**Task input**
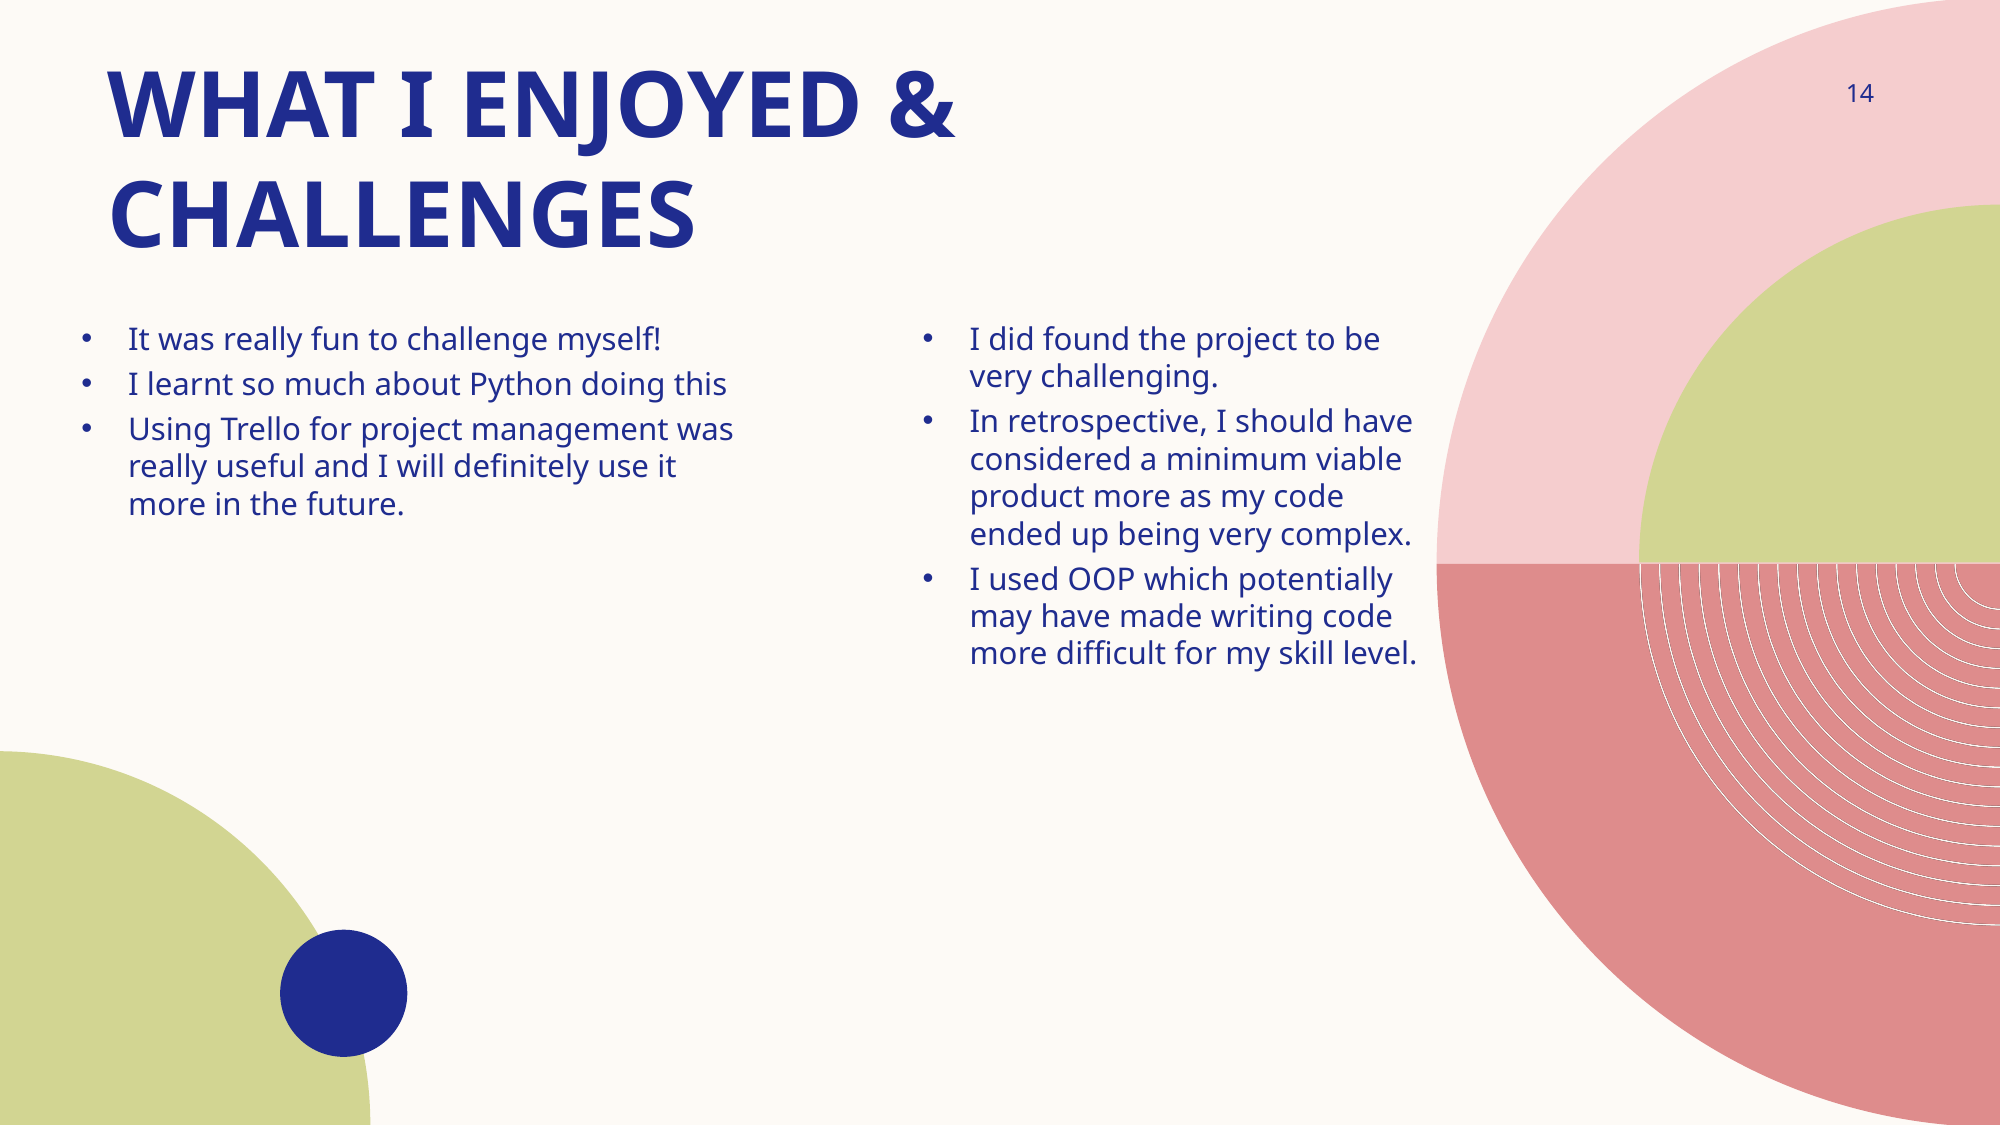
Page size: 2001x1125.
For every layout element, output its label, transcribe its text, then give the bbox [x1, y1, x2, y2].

slide_number 14 [1712, 75, 1875, 116]
title What I enjoyed & challenges [92, 43, 1164, 274]
list It was really fun to challenge myself! I learnt so much about Python doing this Using Trello for project management was really useful and I will definitely use it more in the future. [66, 311, 778, 739]
picture [1639, 564, 2000, 926]
text_box I did found the project to be very challenging. In retrospective, I should have considered a minimum viable product more as my code ended up being very complex. I used OOP which potentially may have made writing code more difficult for my skill level. [907, 311, 1446, 835]
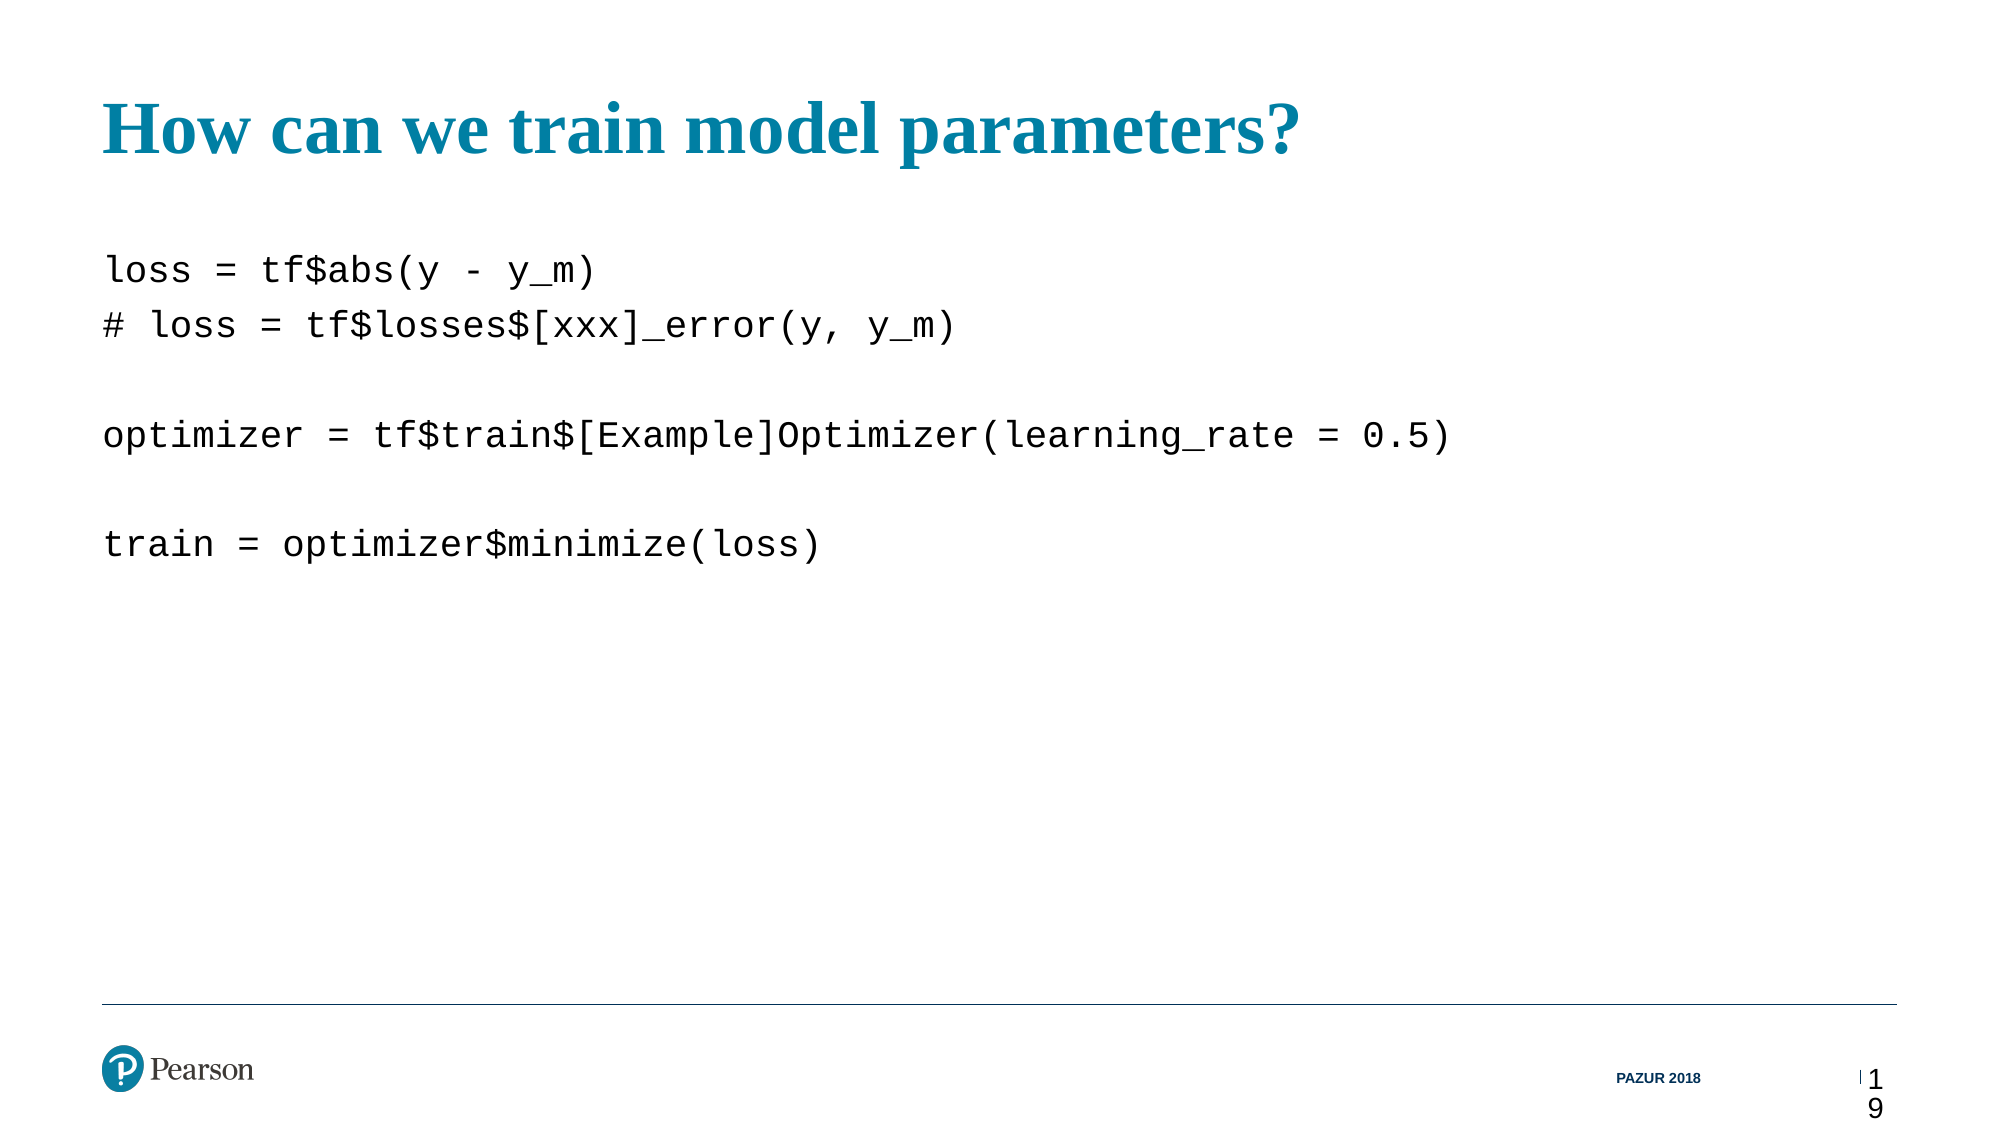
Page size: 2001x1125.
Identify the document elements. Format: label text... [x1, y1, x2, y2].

footer PAZUR 2018 [1462, 1068, 1855, 1087]
slide_number 19 [1867, 1068, 1896, 1087]
picture [102, 1045, 118, 1061]
list loss = tf$abs(y - y_m) # loss = tf$losses$[xxx]_error(y, y_m) optimizer = tf$train$[Example]Optimizer(learning_rate = 0.5) train = optimizer$minimize(loss) [102, 235, 1844, 989]
title How can we train model parameters? [102, 68, 1898, 208]
picture [110, 1054, 136, 1079]
picture [128, 1045, 254, 1092]
picture [102, 1078, 113, 1092]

**Written task**
Only the final stretch of the entries above is needed: print exactly the lines from the line containing "Identify the document" through the last one.

**Task response**
Identify the document elements. Format: label text... [x1, y1, x2, y2].

footer PAZUR 2018 [1462, 1068, 1855, 1087]
slide_number 19 [1867, 1068, 1896, 1087]
picture [102, 1045, 118, 1061]
list loss = tf$abs(y - y_m) # loss = tf$losses$[xxx]_error(y, y_m) optimizer = tf$train$[Example]Optimizer(learning_rate = 0.5) train = optimizer$minimize(loss) [102, 235, 1844, 989]
title How can we train model parameters? [102, 68, 1898, 208]
picture [110, 1054, 136, 1079]
picture [128, 1045, 254, 1092]
picture [102, 1078, 113, 1092]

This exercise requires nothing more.